PROBLEM:
Give the lines of these items as a JSON list of strings, one string per line, with blank lines left out.

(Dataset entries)
**********
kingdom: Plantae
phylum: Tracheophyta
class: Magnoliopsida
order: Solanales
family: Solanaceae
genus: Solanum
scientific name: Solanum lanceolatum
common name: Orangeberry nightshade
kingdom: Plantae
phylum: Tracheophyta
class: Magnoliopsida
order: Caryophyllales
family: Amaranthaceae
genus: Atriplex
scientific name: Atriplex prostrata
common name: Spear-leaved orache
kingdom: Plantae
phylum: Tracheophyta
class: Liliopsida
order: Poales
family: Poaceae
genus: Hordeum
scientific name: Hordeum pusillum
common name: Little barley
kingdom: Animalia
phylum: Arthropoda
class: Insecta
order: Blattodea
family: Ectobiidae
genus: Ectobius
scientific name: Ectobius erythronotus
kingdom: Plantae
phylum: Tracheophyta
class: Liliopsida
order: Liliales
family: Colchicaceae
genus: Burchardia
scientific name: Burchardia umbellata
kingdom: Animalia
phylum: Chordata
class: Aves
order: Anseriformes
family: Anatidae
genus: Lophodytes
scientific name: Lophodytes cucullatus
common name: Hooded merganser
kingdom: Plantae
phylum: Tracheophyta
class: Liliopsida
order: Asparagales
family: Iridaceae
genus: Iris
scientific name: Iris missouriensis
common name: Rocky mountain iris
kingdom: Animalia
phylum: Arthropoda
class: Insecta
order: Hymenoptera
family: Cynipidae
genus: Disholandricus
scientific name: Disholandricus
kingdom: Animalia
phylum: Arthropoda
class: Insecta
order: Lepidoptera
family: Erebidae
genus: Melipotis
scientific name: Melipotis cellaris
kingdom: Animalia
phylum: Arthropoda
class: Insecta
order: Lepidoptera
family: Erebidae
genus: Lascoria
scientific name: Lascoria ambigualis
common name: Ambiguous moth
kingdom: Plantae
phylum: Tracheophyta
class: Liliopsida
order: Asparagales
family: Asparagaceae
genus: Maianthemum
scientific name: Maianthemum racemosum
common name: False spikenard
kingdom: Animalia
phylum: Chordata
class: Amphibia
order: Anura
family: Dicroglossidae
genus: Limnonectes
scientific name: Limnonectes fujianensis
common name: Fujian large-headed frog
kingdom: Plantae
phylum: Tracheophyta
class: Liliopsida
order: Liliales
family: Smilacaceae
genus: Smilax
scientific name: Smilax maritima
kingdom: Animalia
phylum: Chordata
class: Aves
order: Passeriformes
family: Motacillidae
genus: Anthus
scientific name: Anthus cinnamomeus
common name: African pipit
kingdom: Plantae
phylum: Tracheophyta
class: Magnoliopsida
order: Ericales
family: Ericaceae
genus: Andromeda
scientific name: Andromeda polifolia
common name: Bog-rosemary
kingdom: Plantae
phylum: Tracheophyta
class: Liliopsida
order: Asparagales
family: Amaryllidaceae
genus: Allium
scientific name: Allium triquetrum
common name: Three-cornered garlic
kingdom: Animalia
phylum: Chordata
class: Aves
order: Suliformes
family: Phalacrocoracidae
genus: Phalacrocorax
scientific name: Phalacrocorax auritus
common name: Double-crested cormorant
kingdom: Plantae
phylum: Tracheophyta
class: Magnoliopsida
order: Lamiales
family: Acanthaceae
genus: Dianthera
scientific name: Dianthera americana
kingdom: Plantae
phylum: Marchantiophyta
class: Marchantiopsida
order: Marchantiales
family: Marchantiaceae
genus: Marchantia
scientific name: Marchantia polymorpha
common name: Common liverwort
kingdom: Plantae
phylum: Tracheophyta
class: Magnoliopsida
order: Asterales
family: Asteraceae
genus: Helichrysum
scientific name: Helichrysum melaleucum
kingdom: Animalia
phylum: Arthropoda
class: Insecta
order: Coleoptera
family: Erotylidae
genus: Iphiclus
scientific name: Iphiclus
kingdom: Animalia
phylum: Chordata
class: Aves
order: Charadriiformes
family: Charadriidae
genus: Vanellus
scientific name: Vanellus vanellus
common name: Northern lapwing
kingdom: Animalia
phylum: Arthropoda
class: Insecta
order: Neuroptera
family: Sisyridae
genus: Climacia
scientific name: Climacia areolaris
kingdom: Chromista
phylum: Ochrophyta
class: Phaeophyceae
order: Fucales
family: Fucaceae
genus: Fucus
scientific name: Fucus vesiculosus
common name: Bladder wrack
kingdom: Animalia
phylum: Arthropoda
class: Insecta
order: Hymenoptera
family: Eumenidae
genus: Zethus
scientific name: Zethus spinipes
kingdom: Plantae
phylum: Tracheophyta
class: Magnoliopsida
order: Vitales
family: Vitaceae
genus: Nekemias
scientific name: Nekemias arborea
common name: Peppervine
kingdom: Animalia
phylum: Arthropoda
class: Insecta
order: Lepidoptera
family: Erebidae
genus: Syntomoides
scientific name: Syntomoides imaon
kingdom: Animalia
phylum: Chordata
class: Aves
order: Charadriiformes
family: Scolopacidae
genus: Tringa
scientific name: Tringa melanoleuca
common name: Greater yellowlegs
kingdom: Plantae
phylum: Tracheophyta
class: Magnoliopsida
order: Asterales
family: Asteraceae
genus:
**********
FINAL RESULT:
[
  "kingdom: Plantae",
  "phylum: Tracheophyta",
  "class: Magnoliopsida",
  "order: Solanales",
  "family: Solanaceae",
  "genus: Solanum",
  "scientific name: Solanum lanceolatum",
  "common name: Orangeberry nightshade",
  "kingdom: Plantae",
  "phylum: Tracheophyta",
  "class: Magnoliopsida",
  "order: Caryophyllales",
  "family: Amaranthaceae",
  "genus: Atriplex",
  "scientific name: Atriplex prostrata",
  "common name: Spear-leaved orache",
  "kingdom: Plantae",
  "phylum: Tracheophyta",
  "class: Liliopsida",
  "order: Poales",
  "family: Poaceae",
  "genus: Hordeum",
  "scientific name: Hordeum pusillum",
  "common name: Little barley",
  "kingdom: Animalia",
  "phylum: Arthropoda",
  "class: Insecta",
  "order: Blattodea",
  "family: Ectobiidae",
  "genus: Ectobius",
  "scientific name: Ectobius erythronotus",
  "kingdom: Plantae",
  "phylum: Tracheophyta",
  "class: Liliopsida",
  "order: Liliales",
  "family: Colchicaceae",
  "genus: Burchardia",
  "scientific name: Burchardia umbellata",
  "kingdom: Animalia",
  "phylum: Chordata",
  "class: Aves",
  "order: Anseriformes",
  "family: Anatidae",
  "genus: Lophodytes",
  "scientific name: Lophodytes cucullatus",
  "common name: Hooded merganser",
  "kingdom: Plantae",
  "phylum: Tracheophyta",
  "class: Liliopsida",
  "order: Asparagales",
  "family: Iridaceae",
  "genus: Iris",
  "scientific name: Iris missouriensis",
  "common name: Rocky mountain iris",
  "kingdom: Animalia",
  "phylum: Arthropoda",
  "class: Insecta",
  "order: Hymenoptera",
  "family: Cynipidae",
  "genus: Disholandricus",
  "scientific name: Disholandricus",
  "kingdom: Animalia",
  "phylum: Arthropoda",
  "class: Insecta",
  "order: Lepidoptera",
  "family: Erebidae",
  "genus: Melipotis",
  "scientific name: Melipotis cellaris",
  "kingdom: Animalia",
  "phylum: Arthropoda",
  "class: Insecta",
  "order: Lepidoptera",
  "family: Erebidae",
  "genus: Lascoria",
  "scientific name: Lascoria ambigualis",
  "common name: Ambiguous moth",
  "kingdom: Plantae",
  "phylum: Tracheophyta",
  "class: Liliopsida",
  "order: Asparagales",
  "family: Asparagaceae",
  "genus: Maianthemum",
  "scientific name: Maianthemum racemosum",
  "common name: False spikenard",
  "kingdom: Animalia",
  "phylum: Chordata",
  "class: Amphibia",
  "order: Anura",
  "family: Dicroglossidae",
  "genus: Limnonectes",
  "scientific name: Limnonectes fujianensis",
  "common name: Fujian large-headed frog",
  "kingdom: Plantae",
  "phylum: Tracheophyta",
  "class: Liliopsida",
  "order: Liliales",
  "family: Smilacaceae",
  "genus: Smilax",
  "scientific name: Smilax maritima",
  "kingdom: Animalia",
  "phylum: Chordata",
  "class: Aves",
  "order: Passeriformes",
  "family: Motacillidae",
  "genus: Anthus",
  "scientific name: Anthus cinnamomeus",
  "common name: African pipit",
  "kingdom: Plantae",
  "phylum: Tracheophyta",
  "class: Magnoliopsida",
  "order: Ericales",
  "family: Ericaceae",
  "genus: Andromeda",
  "scientific name: Andromeda polifolia",
  "common name: Bog-rosemary",
  "kingdom: Plantae",
  "phylum: Tracheophyta",
  "class: Liliopsida",
  "order: Asparagales",
  "family: Amaryllidaceae",
  "genus: Allium",
  "scientific name: Allium triquetrum",
  "common name: Three-cornered garlic",
  "kingdom: Animalia",
  "phylum: Chordata",
  "class: Aves",
  "order: Suliformes",
  "family: Phalacrocoracidae",
  "genus: Phalacrocorax",
  "scientific name: Phalacrocorax auritus",
  "common name: Double-crested cormorant",
  "kingdom: Plantae",
  "phylum: Tracheophyta",
  "class: Magnoliopsida",
  "order: Lamiales",
  "family: Acanthaceae",
  "genus: Dianthera",
  "scientific name: Dianthera americana",
  "kingdom: Plantae",
  "phylum: Marchantiophyta",
  "class: Marchantiopsida",
  "order: Marchantiales",
  "family: Marchantiaceae",
  "genus: Marchantia",
  "scientific name: Marchantia polymorpha",
  "common name: Common liverwort",
  "kingdom: Plantae",
  "phylum: Tracheophyta",
  "class: Magnoliopsida",
  "order: Asterales",
  "family: Asteraceae",
  "genus: Helichrysum",
  "scientific name: Helichrysum melaleucum",
  "kingdom: Animalia",
  "phylum: Arthropoda",
  "class: Insecta",
  "order: Coleoptera",
  "family: Erotylidae",
  "genus: Iphiclus",
  "scientific name: Iphiclus",
  "kingdom: Animalia",
  "phylum: Chordata",
  "class: Aves",
  "order: Charadriiformes",
  "family: Charadriidae",
  "genus: Vanellus",
  "scientific name: Vanellus vanellus",
  "common name: Northern lapwing",
  "kingdom: Animalia",
  "phylum: Arthropoda",
  "class: Insecta",
  "order: Neuroptera",
  "family: Sisyridae",
  "genus: Climacia",
  "scientific name: Climacia areolaris",
  "kingdom: Chromista",
  "phylum: Ochrophyta",
  "class: Phaeophyceae",
  "order: Fucales",
  "family: Fucaceae",
  "genus: Fucus",
  "scientific name: Fucus vesiculosus",
  "common name: Bladder wrack",
  "kingdom: Animalia",
  "phylum: Arthropoda",
  "class: Insecta",
  "order: Hymenoptera",
  "family: Eumenidae",
  "genus: Zethus",
  "scientific name: Zethus spinipes",
  "kingdom: Plantae",
  "phylum: Tracheophyta",
  "class: Magnoliopsida",
  "order: Vitales",
  "family: Vitaceae",
  "genus: Nekemias",
  "scientific name: Nekemias arborea",
  "common name: Peppervine",
  "kingdom: Animalia",
  "phylum: Arthropoda",
  "class: Insecta",
  "order: Lepidoptera",
  "family: Erebidae",
  "genus: Syntomoides",
  "scientific name: Syntomoides imaon",
  "kingdom: Animalia",
  "phylum: Chordata",
  "class: Aves",
  "order: Charadriiformes",
  "family: Scolopacidae",
  "genus: Tringa",
  "scientific name: Tringa melanoleuca",
  "common name: Greater yellowlegs",
  "kingdom: Plantae",
  "phylum: Tracheophyta",
  "class: Magnoliopsida",
  "order: Asterales",
  "family: Asteraceae",
  "genus:"
]